I think the number of those who believed that the new world of the buffalo was coming, that the white man would be swept away, were few, but hundreds considered it possible to go to the spirit land and see those who were dead, and they resented, as my chief, the interference of the government. There was nothing worth while left in the world but this, and they used bitter words when they were commanded to lay this comforting faith aside. “Why should our spirit meetings be taken from us?” they asked of me.
In spite of the wind, the dust, and the blazing October sun, a veil of mysterious passion lay over the camp. The children were withdrawn from school to participate in the worship. Nothing else was talked of. During the day, as the old chiefs counciled, the women gathered together and told their experiences. There were deceivers among those who took part in this, and many who were self-deceived, but for the most part they were in deadly earnestness; the exultation on their faces could not be simulated. They moved in a cloud of joyous memories, with no care, no thought of the Great Father’s commands. They were borne above all other considerations but this—“How may we bring back the vanished world of the fathers?”

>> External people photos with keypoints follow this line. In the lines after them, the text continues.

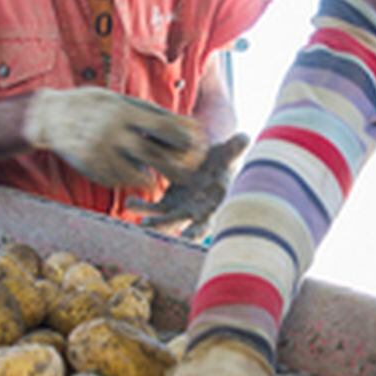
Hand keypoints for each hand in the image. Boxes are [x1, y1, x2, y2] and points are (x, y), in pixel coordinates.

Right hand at [21, 87, 205, 188]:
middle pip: (154, 154)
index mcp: (124, 111)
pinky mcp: (91, 168)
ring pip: (136, 174)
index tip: (198, 146)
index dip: (184, 139)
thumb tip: (187, 124)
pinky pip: (116, 180)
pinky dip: (126, 181)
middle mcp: (114, 131)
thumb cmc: (94, 105)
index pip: (164, 126)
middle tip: (188, 173)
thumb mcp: (121, 101)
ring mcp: (102, 152)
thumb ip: (150, 113)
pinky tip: (128, 179)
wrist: (50, 117)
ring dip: (150, 179)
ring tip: (156, 181)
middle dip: (174, 166)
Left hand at [129, 133, 249, 239]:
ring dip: (150, 220)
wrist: (212, 164)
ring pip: (163, 220)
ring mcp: (180, 210)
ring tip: (136, 214)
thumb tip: (245, 137)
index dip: (197, 231)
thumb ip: (235, 149)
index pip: (206, 224)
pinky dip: (142, 207)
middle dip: (165, 227)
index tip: (188, 237)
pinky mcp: (167, 203)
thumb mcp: (228, 154)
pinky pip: (153, 208)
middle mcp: (196, 213)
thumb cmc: (224, 162)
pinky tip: (130, 202)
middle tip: (150, 227)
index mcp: (213, 207)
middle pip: (180, 224)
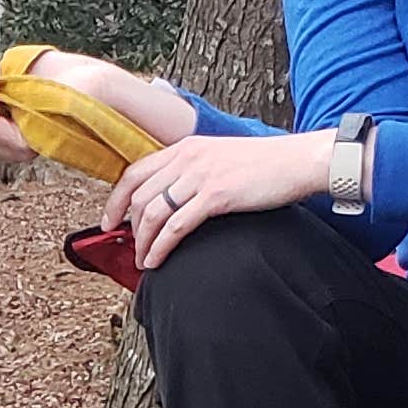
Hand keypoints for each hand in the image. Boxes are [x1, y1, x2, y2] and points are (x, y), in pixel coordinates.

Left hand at [100, 130, 333, 268]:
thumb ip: (194, 171)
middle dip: (126, 226)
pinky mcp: (216, 196)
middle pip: (139, 195)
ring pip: (153, 213)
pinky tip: (157, 260)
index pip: (135, 172)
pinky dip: (161, 246)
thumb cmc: (266, 164)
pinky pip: (176, 226)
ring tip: (143, 260)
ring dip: (142, 241)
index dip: (116, 199)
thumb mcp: (220, 158)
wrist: (298, 161)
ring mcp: (200, 176)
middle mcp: (187, 159)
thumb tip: (175, 197)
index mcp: (185, 147)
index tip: (109, 220)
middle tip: (126, 248)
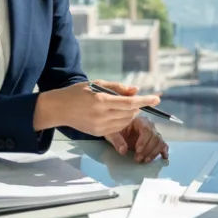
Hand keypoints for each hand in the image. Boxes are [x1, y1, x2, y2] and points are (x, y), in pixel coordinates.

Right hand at [33, 79, 161, 136]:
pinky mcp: (98, 133)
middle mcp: (101, 115)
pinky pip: (118, 128)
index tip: (157, 98)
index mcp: (101, 100)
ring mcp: (100, 126)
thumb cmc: (78, 92)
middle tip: (138, 99)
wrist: (59, 109)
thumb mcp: (97, 83)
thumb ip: (118, 87)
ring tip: (126, 105)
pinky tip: (119, 114)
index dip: (145, 100)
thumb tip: (137, 90)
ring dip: (131, 114)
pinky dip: (123, 120)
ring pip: (126, 122)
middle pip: (130, 113)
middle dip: (138, 106)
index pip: (129, 103)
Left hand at [105, 116, 168, 162]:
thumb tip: (123, 150)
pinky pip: (163, 145)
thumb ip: (117, 140)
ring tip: (145, 161)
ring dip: (154, 153)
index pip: (146, 129)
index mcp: (139, 121)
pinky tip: (163, 158)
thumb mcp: (112, 133)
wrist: (118, 132)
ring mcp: (153, 133)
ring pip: (159, 142)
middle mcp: (149, 126)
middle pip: (154, 137)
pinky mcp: (155, 141)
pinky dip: (163, 152)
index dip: (144, 141)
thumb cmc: (116, 129)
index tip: (138, 150)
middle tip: (137, 159)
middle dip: (147, 149)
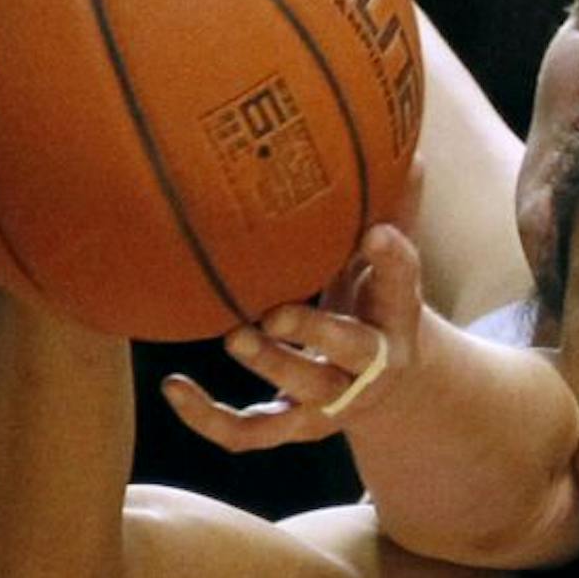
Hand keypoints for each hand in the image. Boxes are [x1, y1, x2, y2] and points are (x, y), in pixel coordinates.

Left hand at [161, 225, 422, 450]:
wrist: (391, 385)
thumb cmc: (376, 306)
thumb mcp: (389, 267)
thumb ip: (393, 212)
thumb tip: (406, 143)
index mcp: (398, 315)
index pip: (405, 287)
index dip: (394, 262)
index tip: (374, 232)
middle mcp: (372, 364)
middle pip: (352, 351)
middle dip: (315, 332)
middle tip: (273, 310)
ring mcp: (333, 400)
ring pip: (304, 393)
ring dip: (270, 367)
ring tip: (234, 337)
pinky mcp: (296, 427)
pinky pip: (253, 434)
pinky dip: (211, 419)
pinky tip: (172, 388)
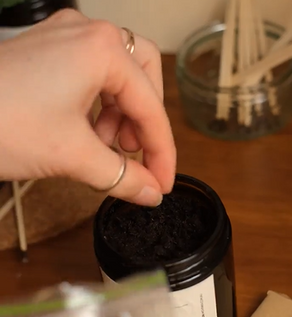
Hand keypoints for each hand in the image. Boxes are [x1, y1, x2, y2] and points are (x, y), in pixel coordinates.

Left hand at [0, 9, 175, 205]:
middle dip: (142, 123)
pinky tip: (86, 133)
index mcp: (101, 50)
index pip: (151, 106)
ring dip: (120, 116)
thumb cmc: (0, 124)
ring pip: (118, 77)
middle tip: (133, 155)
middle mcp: (86, 34)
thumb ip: (121, 177)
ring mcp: (64, 39)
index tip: (161, 183)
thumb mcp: (72, 156)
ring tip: (104, 149)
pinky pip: (92, 76)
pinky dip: (98, 108)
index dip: (161, 152)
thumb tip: (150, 193)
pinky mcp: (48, 53)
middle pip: (143, 79)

Up at the agent’s office was an absolutely different world. There hate and cynical coarseness ruled. To go from the dance to the agent was a bitter experience for me. I was forced into deception. No one dared to speak of the dance, except in terms of laughter or disbelief. All the renegades in the pay of the government joined in the jests and told ribald stories of the chief and of the ceremonies. They could not understand what it meant. As for me, I said little, but I foresaw trouble for my people and sorrow for myself.
The chief clerk hated me and all Indians. He was a most capable man, but sour and sullen to everyone who did not appeal to him. He had no children, no wife, and no faith. His voice was a snarl, his face a chill wind. He never spoke to an Indian that he did not curse. The agent was not so, but he was a zealot impatient of the old, eager to make a record for himself and the post. Loyal to the white man’s ideal, he was unsympathetic and harsh and materialistic in dealing with the traditional prejudices of my race.
He sent for Jack, the teacher, and asked him to come up and talk with him. “Tell me all about it,” he said, “What is the meaning of it?”
In reply Jack said, soberly: “They are very much in earnest about this new religion of theirs, but they are peaceable. The Sitting Bull talked with me a long time yesterday, and I found it a hard matter to meet his arguments, which he bases on the miracles of the Bible. The dancers are told to lay aside all that the white man has made and fix their minds on what they wish to see most of all. They go into a trance and lie for hours. When they wake they are very happy. They come and tell me their dreams and some of them are very beautiful. My advice is to let them alone. It is a craze like the old-fashioned Methodist revival. It will die out as winter comes on.”
This testimony by a man who understood our language and was in daily contact with The Sitting Bull band led the agent to pursue a calmer course. He decided to wait the ebbing of the excitement.
Unfortunately, a long letter he had written to Washington about “the Messiah craze” was given to the reporters, and the daily papers were instantly filled with black headlines introducing foolish and false accounts of what was taking place. Writers hurried to the Standing Rock and wired alarming reports of what they heard, and all this reacted unfavorably upon the dancers.
The agent then laid the burden of the blame upon my chief. “He is a reactionary,” he said; “he is a disturber and has been from the first. He has opposed every treaty and has insisted at all times on being treated as a chief,” and in all his letters and talks he continued to speak ill of him.
He sent word by me and by Jack, saying to The Sitting Bull: “Come to the agency. I want to talk with you. Stop this foolish dance and come here and camp for a while where I can talk with you. The white people are alarmed and you must stop this dance.”